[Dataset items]
----------------
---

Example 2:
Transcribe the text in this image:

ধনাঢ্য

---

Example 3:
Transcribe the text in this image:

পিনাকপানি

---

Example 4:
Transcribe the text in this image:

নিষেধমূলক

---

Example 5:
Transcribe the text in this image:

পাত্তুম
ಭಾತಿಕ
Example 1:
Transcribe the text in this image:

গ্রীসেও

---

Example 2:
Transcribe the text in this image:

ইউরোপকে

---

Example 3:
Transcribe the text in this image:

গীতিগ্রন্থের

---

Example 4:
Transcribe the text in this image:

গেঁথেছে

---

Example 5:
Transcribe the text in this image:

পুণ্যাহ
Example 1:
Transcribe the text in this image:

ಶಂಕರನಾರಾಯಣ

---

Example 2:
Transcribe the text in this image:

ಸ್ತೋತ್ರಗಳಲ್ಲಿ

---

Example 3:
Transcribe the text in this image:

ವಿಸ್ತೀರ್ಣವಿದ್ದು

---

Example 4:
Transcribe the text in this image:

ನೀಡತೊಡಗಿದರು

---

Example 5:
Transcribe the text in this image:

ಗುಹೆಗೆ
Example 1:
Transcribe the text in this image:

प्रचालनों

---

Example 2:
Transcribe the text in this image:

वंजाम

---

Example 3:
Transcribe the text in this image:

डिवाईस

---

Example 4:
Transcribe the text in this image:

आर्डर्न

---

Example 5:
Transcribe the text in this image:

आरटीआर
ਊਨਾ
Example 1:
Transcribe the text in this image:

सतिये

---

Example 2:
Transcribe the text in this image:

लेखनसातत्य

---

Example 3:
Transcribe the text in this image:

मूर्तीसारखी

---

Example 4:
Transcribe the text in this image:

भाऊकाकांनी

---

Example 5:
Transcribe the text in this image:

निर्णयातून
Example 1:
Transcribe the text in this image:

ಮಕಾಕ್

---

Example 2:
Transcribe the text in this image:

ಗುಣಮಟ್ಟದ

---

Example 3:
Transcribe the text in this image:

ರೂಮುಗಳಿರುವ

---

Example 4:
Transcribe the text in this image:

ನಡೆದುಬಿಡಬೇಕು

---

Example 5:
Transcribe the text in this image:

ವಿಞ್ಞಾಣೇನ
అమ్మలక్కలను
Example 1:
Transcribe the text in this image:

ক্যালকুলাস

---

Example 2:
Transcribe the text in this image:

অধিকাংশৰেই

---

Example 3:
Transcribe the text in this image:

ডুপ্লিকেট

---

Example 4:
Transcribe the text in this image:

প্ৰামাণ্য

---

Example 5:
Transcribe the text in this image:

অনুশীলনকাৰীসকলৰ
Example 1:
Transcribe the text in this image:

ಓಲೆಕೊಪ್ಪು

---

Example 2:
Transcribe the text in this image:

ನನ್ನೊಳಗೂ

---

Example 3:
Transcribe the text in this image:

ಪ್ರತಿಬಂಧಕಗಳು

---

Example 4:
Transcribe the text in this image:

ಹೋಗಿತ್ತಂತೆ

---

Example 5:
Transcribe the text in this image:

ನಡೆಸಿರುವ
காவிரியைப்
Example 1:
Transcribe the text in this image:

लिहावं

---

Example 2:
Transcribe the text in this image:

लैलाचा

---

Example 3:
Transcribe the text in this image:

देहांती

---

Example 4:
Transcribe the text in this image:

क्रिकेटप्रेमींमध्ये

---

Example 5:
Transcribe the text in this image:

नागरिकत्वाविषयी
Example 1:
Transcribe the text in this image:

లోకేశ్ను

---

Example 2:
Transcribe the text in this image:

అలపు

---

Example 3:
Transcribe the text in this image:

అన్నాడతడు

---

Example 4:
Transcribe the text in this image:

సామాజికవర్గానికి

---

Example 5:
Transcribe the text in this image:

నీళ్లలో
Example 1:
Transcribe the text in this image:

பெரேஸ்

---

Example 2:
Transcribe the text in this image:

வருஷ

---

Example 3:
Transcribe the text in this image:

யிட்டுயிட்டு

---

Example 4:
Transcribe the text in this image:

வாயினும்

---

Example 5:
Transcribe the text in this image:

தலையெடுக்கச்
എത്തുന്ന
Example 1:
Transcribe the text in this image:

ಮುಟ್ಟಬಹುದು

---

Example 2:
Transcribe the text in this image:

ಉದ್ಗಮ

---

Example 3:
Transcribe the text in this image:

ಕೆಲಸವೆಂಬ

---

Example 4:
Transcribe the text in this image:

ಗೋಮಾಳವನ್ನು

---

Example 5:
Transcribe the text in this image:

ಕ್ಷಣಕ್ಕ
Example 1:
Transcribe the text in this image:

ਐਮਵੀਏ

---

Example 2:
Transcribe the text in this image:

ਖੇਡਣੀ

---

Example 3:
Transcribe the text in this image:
----------------
Exercise: Once you have read the records above, set every one of them down again exactly.

Answer section:
---

Example 2:
Transcribe the text in this image:

ধনাঢ্য

---

Example 3:
Transcribe the text in this image:

পিনাকপানি

---

Example 4:
Transcribe the text in this image:

নিষেধমূলক

---

Example 5:
Transcribe the text in this image:

পাত্তুম
ಭಾತಿಕ
Example 1:
Transcribe the text in this image:

গ্রীসেও

---

Example 2:
Transcribe the text in this image:

ইউরোপকে

---

Example 3:
Transcribe the text in this image:

গীতিগ্রন্থের

---

Example 4:
Transcribe the text in this image:

গেঁথেছে

---

Example 5:
Transcribe the text in this image:

পুণ্যাহ
Example 1:
Transcribe the text in this image:

ಶಂಕರನಾರಾಯಣ

---

Example 2:
Transcribe the text in this image:

ಸ್ತೋತ್ರಗಳಲ್ಲಿ

---

Example 3:
Transcribe the text in this image:

ವಿಸ್ತೀರ್ಣವಿದ್ದು

---

Example 4:
Transcribe the text in this image:

ನೀಡತೊಡಗಿದರು

---

Example 5:
Transcribe the text in this image:

ಗುಹೆಗೆ
Example 1:
Transcribe the text in this image:

प्रचालनों

---

Example 2:
Transcribe the text in this image:

वंजाम

---

Example 3:
Transcribe the text in this image:

डिवाईस

---

Example 4:
Transcribe the text in this image:

आर्डर्न

---

Example 5:
Transcribe the text in this image:

आरटीआर
ਊਨਾ
Example 1:
Transcribe the text in this image:

सतिये

---

Example 2:
Transcribe the text in this image:

लेखनसातत्य

---

Example 3:
Transcribe the text in this image:

मूर्तीसारखी

---

Example 4:
Transcribe the text in this image:

भाऊकाकांनी

---

Example 5:
Transcribe the text in this image:

निर्णयातून
Example 1:
Transcribe the text in this image:

ಮಕಾಕ್

---

Example 2:
Transcribe the text in this image:

ಗುಣಮಟ್ಟದ

---

Example 3:
Transcribe the text in this image:

ರೂಮುಗಳಿರುವ

---

Example 4:
Transcribe the text in this image:

ನಡೆದುಬಿಡಬೇಕು

---

Example 5:
Transcribe the text in this image:

ವಿಞ್ಞಾಣೇನ
అమ్మలక్కలను
Example 1:
Transcribe the text in this image:

ক্যালকুলাস

---

Example 2:
Transcribe the text in this image:

অধিকাংশৰেই

---

Example 3:
Transcribe the text in this image:

ডুপ্লিকেট

---

Example 4:
Transcribe the text in this image:

প্ৰামাণ্য

---

Example 5:
Transcribe the text in this image:

অনুশীলনকাৰীসকলৰ
Example 1:
Transcribe the text in this image:

ಓಲೆಕೊಪ್ಪು

---

Example 2:
Transcribe the text in this image:

ನನ್ನೊಳಗೂ

---

Example 3:
Transcribe the text in this image:

ಪ್ರತಿಬಂಧಕಗಳು

---

Example 4:
Transcribe the text in this image:

ಹೋಗಿತ್ತಂತೆ

---

Example 5:
Transcribe the text in this image:

ನಡೆಸಿರುವ
காவிரியைப்
Example 1:
Transcribe the text in this image:

लिहावं

---

Example 2:
Transcribe the text in this image:

लैलाचा

---

Example 3:
Transcribe the text in this image:

देहांती

---

Example 4:
Transcribe the text in this image:

क्रिकेटप्रेमींमध्ये

---

Example 5:
Transcribe the text in this image:

नागरिकत्वाविषयी
Example 1:
Transcribe the text in this image:

లోకేశ్ను

---

Example 2:
Transcribe the text in this image:

అలపు

---

Example 3:
Transcribe the text in this image:

అన్నాడతడు

---

Example 4:
Transcribe the text in this image:

సామాజికవర్గానికి

---

Example 5:
Transcribe the text in this image:

నీళ్లలో
Example 1:
Transcribe the text in this image:

பெரேஸ்

---

Example 2:
Transcribe the text in this image:

வருஷ

---

Example 3:
Transcribe the text in this image:

யிட்டுயிட்டு

---

Example 4:
Transcribe the text in this image:

வாயினும்

---

Example 5:
Transcribe the text in this image:

தலையெடுக்கச்
എത്തുന്ന
Example 1:
Transcribe the text in this image:

ಮುಟ್ಟಬಹುದು

---

Example 2:
Transcribe the text in this image:

ಉದ್ಗಮ

---

Example 3:
Transcribe the text in this image:

ಕೆಲಸವೆಂಬ

---

Example 4:
Transcribe the text in this image:

ಗೋಮಾಳವನ್ನು

---

Example 5:
Transcribe the text in this image:

ಕ್ಷಣಕ್ಕ
Example 1:
Transcribe the text in this image:

ਐਮਵੀਏ

---

Example 2:
Transcribe the text in this image:

ਖੇਡਣੀ

---

Example 3:
Transcribe the text in this image:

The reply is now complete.